La fin de l’année scolaire était prévue pour fin mars : 
Pas d’examen, pas de cérémonies pour la remise des diplômes.
Au foyer, tout se passe bien :
les garçons sont très entourés et bien occupés. Les enfants ne paraissent pas trop affectés par la situation sanitaire, d’autant qu’ils ne regardent pas la télévision. Ils ont l’insouciance de l’enfance qui leur permet de continuer à rire et à jouer.
Les enfants ont eu des cours de soutien scolaire, des activités sportives, manuelles, récréatives... Les éducateurs font preuve d’un dévouement extraordinaire, car la plupart sont toujours confinés sur place depuis plusieurs mois.
La situation est bien différente pour les 68 enfants que nous suivons et qui vivent dans leurs familles : 
Ils sont confinés dans des conditions très précaires. Ils vivent des moments bien difficiles.
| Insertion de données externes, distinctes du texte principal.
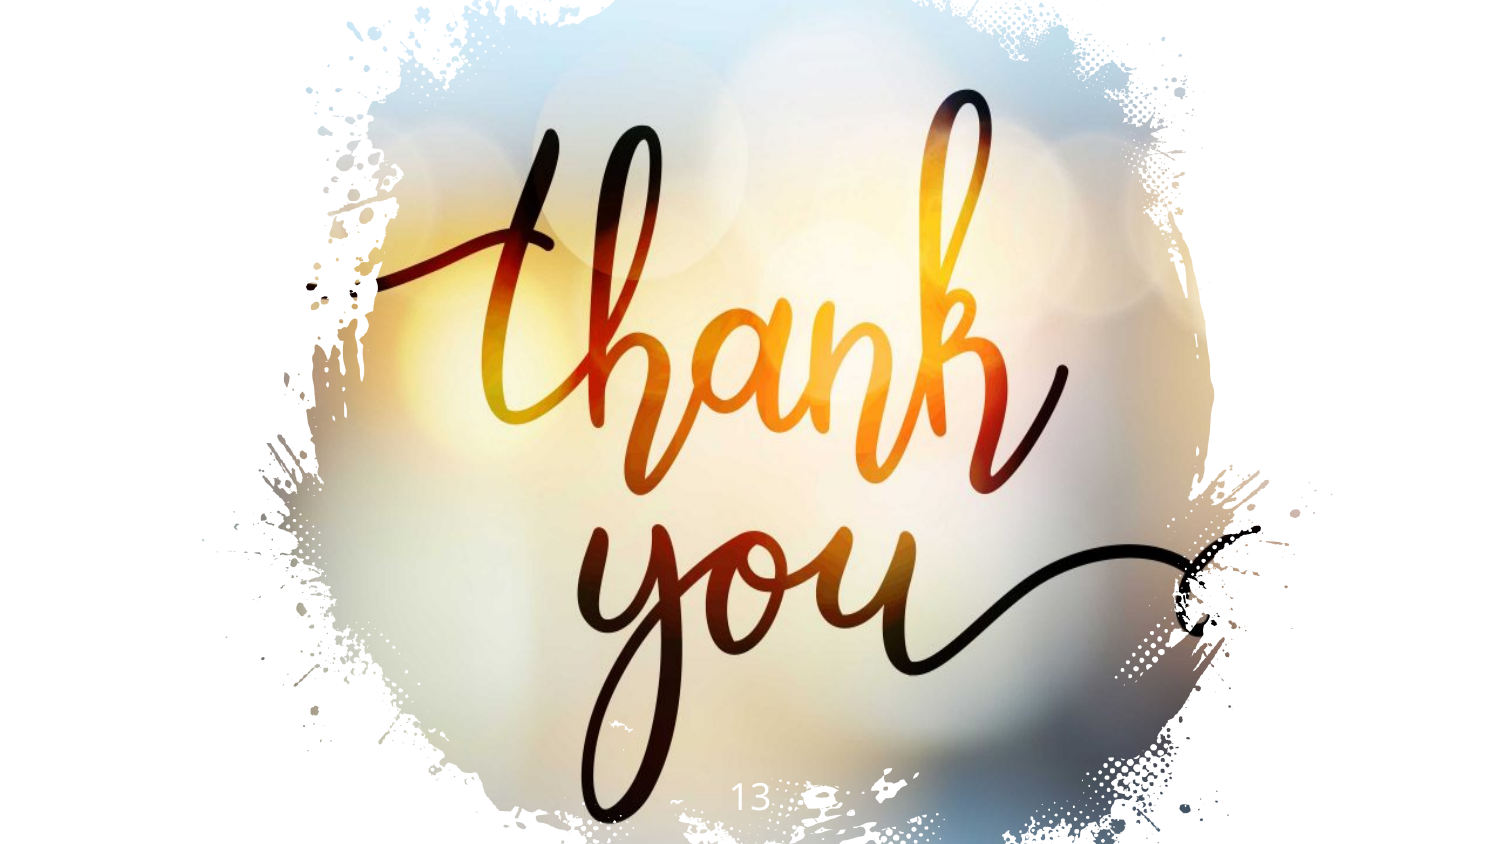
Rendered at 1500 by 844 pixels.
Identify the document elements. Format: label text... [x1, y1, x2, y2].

picture [0, 0, 1500, 844]
slide_number 13 [705, 766, 795, 832]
Les parents ne peuvent pas sortir de chez eux et aller travailler et gagner le minimum nécessaire à la survie de leurs familles.
Il y a quelques jours, le foyer a eu l'autorisation d'aller à la rencontre des familles pour leur apporter de la nourriture et des produits de première nécessité. Cela a été une grande aide pour ces familles et ces enfants. L’école aurait dû reprendre début juin, mais tout est encore à l’arrêt. En principe, les écoles resteront fermées tant qu’un vaccin ou un traitement contre la COVID ne sera pas trouvé.
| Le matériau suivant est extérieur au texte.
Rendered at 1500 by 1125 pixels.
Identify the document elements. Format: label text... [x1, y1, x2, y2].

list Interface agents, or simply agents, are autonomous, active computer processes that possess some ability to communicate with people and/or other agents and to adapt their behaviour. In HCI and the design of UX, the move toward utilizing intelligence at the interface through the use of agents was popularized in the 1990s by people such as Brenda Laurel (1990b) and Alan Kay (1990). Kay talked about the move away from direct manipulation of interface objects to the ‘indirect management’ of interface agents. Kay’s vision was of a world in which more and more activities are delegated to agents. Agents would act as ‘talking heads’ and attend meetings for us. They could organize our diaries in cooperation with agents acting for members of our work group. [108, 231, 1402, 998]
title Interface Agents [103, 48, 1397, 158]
Les cours en primaire et en secondaire ne reprendront qu’à la fin août : 
uniquement « par correspondance » ou par internet. Cette dernière option sera impossible pour les enfants des bidonvilles qui n’ont bien sûr pas d’ordinateur. Des manuels et des cahiers seront donnés aux enfants qui devront étudier seuls et les parents remettront les devoirs aux enseignants.
Pour les jeunes en post-secondaire, tous les cours auront lieu par internet. Ceux pour qui cela impossible auront l’autorisation de prendre une « année sabbatique » et de reprendre leurs études l’an prochain…
Nous craignons que le décrochage scolaire soit un risque pour beaucoup d’enfants et de grands jeunes.